Moving your wheelchair through sandy or wet surfaces can be incredibly unsafe, especially if you’re seated on an electric powered wheelchair, which moves pretty fast. You can take care of too much speed issues by programming your power wheelchair to never go beyond a certain safe speed.

It is highly recommended not to take your wheelchair out when it is raining, or has just rained. Even a small puddle or a wet patch on a sidewalk can cause your wheelchair to get unbalanced and spin out of control. Also, you should never underestimate sandy surfaces. No matter how little sand there is, as the wheelchair can very quickly lose traction, making you to topple over.

Another crucial point to remember is, if you’re going out at night, attach a flag to your wheelchair or affix flashing headlights and taillights. This will help people notice you in the dark and prevent possible accidents.

In a Vehicle

For a Car:

There are certain wheelchair safety tips to follow while you’re inside a moving car on your wheelchair. First and foremost, put a tie-down mechanism to fasten your wheelchair to the floor of the car while ensuring the wheelchair’s wheels are locked.

It's best to choose a wheelchair with a 'transport safe’ tag. This means that your wheelchair has gone through multiple crash tests and can resist impacts up to 30 mph.

For an Airplane Journey:

Before you embark on a plane journey, try to have your wheelchair completely serviced and inspected. Look for airlines that abide by the Air Carrier Access Act and do your due diligence by reading up on the rules and regulations you need to adhere to while on the flight.

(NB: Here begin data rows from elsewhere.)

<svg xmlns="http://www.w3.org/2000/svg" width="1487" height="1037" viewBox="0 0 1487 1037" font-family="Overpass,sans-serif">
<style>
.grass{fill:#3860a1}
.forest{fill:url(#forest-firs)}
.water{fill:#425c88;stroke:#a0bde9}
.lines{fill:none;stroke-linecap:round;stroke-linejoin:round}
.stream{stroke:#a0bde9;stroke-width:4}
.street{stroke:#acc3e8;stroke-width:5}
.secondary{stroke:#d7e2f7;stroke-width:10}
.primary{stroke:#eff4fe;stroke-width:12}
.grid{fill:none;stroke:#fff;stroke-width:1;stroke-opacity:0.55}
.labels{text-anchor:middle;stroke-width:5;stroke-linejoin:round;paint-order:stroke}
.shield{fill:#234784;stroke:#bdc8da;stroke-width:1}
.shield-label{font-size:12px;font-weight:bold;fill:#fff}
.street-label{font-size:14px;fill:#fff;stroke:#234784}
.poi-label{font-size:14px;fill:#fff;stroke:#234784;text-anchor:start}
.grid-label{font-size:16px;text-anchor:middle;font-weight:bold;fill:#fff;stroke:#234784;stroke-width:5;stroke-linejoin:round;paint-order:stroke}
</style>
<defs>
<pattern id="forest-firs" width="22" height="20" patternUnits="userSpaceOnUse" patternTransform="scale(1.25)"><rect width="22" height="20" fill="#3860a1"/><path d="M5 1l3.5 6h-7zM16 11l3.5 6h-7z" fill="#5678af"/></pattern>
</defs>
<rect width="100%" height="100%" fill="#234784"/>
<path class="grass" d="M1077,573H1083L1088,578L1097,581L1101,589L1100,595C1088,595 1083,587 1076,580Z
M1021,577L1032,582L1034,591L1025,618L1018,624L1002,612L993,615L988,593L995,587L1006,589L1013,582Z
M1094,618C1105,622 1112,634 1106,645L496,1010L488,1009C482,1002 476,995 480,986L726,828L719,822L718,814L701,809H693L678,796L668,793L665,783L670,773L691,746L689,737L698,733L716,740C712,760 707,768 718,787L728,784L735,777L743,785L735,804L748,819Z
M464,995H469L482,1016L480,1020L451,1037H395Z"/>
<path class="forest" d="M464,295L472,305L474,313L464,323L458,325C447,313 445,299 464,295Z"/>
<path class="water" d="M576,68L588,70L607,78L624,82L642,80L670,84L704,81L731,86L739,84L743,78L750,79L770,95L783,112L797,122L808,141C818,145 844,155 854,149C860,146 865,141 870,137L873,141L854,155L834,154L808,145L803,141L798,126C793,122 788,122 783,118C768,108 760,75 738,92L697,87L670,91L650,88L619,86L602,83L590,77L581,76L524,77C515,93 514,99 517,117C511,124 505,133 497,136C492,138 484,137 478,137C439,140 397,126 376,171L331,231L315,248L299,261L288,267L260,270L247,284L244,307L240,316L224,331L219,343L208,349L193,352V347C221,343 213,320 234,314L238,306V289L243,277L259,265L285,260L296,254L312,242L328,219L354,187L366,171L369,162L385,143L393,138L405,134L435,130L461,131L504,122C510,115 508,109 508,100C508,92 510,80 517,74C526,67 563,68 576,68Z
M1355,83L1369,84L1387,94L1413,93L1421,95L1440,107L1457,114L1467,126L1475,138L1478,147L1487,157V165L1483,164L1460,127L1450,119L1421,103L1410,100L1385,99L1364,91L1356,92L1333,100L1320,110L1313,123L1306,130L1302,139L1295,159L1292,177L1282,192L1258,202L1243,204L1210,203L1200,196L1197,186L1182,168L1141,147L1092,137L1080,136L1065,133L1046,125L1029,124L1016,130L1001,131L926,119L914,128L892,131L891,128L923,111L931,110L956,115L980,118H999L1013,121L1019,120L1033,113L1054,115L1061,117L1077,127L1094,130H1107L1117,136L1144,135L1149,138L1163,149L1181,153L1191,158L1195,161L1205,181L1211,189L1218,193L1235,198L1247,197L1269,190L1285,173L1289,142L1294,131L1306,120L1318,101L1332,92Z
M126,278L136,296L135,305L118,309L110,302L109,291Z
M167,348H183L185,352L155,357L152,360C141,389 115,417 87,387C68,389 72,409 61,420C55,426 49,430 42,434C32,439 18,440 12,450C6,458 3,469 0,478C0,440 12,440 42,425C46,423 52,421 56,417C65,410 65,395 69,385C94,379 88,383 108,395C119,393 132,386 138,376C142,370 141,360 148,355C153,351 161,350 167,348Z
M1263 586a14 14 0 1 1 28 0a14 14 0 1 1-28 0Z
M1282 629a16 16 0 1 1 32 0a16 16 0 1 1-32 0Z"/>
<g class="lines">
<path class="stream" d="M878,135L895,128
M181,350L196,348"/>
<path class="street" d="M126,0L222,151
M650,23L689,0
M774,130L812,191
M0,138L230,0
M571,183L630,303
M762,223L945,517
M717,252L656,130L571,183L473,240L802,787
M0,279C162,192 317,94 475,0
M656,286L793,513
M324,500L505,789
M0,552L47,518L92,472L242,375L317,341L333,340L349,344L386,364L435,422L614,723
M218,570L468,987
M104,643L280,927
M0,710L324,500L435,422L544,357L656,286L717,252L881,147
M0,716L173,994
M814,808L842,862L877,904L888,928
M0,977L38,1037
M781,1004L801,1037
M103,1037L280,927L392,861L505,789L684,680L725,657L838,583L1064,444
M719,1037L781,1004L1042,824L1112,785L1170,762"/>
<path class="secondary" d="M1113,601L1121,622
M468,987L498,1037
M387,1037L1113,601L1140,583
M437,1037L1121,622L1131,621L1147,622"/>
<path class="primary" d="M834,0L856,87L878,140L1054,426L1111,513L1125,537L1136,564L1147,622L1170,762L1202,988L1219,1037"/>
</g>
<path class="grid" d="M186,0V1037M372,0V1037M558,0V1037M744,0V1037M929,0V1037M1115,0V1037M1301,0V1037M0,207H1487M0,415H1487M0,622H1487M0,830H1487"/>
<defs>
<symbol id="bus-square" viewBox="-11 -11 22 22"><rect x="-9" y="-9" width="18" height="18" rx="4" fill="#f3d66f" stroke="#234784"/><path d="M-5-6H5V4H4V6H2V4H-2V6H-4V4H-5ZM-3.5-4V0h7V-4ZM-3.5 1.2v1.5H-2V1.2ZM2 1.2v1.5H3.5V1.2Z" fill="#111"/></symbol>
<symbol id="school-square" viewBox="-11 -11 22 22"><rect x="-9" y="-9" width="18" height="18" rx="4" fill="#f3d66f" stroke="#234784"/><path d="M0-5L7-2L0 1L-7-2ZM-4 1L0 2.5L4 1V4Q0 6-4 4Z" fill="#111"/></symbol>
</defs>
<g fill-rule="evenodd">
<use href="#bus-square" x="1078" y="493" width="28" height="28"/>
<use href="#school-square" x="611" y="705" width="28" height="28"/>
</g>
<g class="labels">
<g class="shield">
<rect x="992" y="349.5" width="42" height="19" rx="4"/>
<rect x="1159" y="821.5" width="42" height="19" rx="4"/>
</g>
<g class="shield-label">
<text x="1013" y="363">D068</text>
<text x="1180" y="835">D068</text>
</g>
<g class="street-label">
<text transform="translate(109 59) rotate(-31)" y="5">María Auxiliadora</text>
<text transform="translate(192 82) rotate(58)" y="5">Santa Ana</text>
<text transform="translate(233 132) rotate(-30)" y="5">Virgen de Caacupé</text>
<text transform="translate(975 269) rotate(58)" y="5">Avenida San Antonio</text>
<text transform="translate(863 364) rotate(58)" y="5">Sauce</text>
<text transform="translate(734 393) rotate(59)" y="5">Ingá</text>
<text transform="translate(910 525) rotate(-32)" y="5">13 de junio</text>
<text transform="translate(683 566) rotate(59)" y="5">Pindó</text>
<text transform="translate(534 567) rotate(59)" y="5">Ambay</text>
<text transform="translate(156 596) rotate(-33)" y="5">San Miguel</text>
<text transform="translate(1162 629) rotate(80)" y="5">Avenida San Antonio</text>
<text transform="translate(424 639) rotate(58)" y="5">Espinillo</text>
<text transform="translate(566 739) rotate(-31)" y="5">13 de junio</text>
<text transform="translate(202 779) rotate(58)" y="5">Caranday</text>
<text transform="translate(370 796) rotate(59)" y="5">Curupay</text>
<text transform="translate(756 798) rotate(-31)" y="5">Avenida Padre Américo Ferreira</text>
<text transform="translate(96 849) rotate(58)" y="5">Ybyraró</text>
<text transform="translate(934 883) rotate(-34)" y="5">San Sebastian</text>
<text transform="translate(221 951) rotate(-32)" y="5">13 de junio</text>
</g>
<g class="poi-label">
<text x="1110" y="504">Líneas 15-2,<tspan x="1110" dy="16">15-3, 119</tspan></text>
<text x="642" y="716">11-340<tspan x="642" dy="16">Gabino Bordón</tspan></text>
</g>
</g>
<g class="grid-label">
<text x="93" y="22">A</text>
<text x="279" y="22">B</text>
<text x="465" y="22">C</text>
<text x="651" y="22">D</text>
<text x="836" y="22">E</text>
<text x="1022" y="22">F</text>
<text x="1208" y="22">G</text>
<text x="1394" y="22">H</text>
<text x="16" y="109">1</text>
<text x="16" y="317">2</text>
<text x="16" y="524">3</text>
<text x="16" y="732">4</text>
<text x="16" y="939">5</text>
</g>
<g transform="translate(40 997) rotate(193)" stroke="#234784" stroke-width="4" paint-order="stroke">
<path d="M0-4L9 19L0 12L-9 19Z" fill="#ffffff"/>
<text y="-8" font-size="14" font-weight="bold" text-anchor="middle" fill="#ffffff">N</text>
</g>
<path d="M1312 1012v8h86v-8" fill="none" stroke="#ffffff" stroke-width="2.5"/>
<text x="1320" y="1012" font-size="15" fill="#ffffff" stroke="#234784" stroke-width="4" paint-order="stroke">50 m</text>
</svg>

Inform the security agents of your limitations beforehand. Remove all the excess leg rests and accessories before handing your wheelchair over to airport staff. Also, keep in mind that wheelchair occupants are always the last to exit a plane, so adjust your travel schedule accordingly.

Service And Maintenance

Apart from complying with the wheelchair safety tips mentioned above, it is essential that you keep your wheelchair properly maintained for optimal safety. We suggest that you service it at least once a year or more, depending on your frequency of use.

A very common problem with electric wheelchairs is caster flutter, which refers to the sideways movement of the caster while going at high speeds. If you notice any hint of flutter, replace the caster immediately.

Keep the wheels properly lubricated to ensure that they lock and unlock effortlessly. Also, check the brakes frequently to make sure they aren’t lax and won’t give away on an incline.

If your wheelchair is squeaky or the wheels are sticking to the floor, it’s best to get the wheelchair checked out and get the faulty parts replaced as soon as possible. Commonly replaced parts include the front and rear wheel assembly, seat and backrest cushions, arm rests and leg guards. For power wheelchairs, the batteries have a limited life cycle and need to be replaced quite frequently. Here is a manual wheelchair maintenance checklist that might be helpful. 

We hope this guide on wheelchair safety tips keep you safe from harm’s way while preserving your independence and active lifestyle. While getting the most suitable wheelchair for your needs is important, knowing the proper use of wheelchair and its safety guidelines ensure a great ride.